My husband and I were sitting in the living room the other night, talking about our day, when our oldest came in and sat down nearby. She was listening at first, but then she started contributing to the conversation. I don’t even remember what we were discussing, but the experience left me thinking about how much changes through the course of parenting. How our children go from dependent babies to independent adults.
My greatest parenting wish is that we have a friendship through the journey.
Wait. I know what you are thinking. Be friends with your child? How can you do that and still have parental control? Do you share all those intimate details of your life with your child the way you would your best friend?
First of all, I do not believe the role of parents is to control their children.

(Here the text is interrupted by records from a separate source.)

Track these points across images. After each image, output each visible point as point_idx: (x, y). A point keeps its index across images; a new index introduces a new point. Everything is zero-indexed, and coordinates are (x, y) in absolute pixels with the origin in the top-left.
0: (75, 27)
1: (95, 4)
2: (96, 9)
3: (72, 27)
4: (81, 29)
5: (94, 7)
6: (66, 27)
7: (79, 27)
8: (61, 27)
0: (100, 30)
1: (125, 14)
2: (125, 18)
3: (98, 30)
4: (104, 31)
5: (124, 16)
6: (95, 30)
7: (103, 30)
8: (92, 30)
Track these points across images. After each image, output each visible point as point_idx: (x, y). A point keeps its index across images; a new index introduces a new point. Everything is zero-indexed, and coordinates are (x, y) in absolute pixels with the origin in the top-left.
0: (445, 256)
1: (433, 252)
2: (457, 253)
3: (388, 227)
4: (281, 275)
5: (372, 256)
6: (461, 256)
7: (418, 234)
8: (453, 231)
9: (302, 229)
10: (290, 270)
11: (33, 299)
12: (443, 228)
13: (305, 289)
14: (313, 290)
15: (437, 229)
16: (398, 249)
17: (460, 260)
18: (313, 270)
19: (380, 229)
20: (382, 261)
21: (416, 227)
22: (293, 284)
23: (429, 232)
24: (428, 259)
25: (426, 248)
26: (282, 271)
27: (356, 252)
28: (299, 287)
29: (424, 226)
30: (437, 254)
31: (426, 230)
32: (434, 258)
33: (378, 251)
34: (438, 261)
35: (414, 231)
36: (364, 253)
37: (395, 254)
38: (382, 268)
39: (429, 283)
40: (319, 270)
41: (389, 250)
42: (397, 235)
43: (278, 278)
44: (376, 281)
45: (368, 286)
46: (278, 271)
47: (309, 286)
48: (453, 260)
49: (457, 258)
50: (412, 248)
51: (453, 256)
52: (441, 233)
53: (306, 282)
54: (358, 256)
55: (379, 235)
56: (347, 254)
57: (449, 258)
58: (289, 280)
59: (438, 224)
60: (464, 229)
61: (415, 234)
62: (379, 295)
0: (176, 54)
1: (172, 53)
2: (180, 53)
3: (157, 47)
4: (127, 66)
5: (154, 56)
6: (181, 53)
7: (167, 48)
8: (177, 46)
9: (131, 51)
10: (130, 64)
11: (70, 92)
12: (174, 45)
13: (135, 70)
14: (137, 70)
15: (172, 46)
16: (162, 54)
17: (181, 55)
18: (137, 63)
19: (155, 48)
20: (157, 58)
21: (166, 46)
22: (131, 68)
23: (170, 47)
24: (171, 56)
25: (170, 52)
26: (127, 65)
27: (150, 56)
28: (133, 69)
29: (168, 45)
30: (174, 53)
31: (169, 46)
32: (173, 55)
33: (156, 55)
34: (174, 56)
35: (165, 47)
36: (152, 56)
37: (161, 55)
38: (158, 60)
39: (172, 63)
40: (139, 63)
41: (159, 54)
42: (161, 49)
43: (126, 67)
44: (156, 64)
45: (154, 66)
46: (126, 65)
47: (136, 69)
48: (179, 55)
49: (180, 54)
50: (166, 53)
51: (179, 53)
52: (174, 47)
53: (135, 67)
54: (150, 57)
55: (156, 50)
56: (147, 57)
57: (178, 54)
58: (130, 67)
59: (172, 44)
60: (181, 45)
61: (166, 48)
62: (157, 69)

I believe parents are the ultimate role model for their children, showing them how adults interact with themselves and with others in the world, from newborns to adults. Parents are the first and greatest relationship a child has with another in this world, and my main priority is to demonstrate respect, love, and living my values for my children. Controlling them would certainly make things easier some days! But I always keep the end goal in mind: one day, my children will be contributing members of society, and I want them to contribute respect, love, and living their values more than I want them to obey or be controlled by external influences.
Secondly, I would advise against using your child as your emotional sounding board.
While we can have a respectful relationship with our children, we do still have the responsibility of being the adult and knowing that certain things are not things children need to be concerned with in their young lives. Just as you know you share some things with your spouse, some things with a co-worker, some things with a person you just met, some things with a friend you have known for years, etc, there are different levels of openness with our children.
However, as our children grow into the teen years, I do find great value in the conversations I have with my daughter. We have discussed how I felt about a work or friend situation, and how she has felt similarly at school or with her friends.
Instead of expecting the other person to have solutions, we simply listen and respect how we are each processing and growing through this stage in our life.
I attribute the ability to have these conversations with my teen to the way we have had these conversations since she was little. What is that saying? “If you don’t listen to the small stuff when they are little, they won’t trust you with the big stuff when they are older, because to them, it has always been big stuff.” Something like that. It is absolutely true. We have established trust and confidence in one another, the way true friends do.
My greatest wish is that my children and I grow in friendship as we grow through their childhoods. They are some of the neatest people I know, and I am so thankful for them.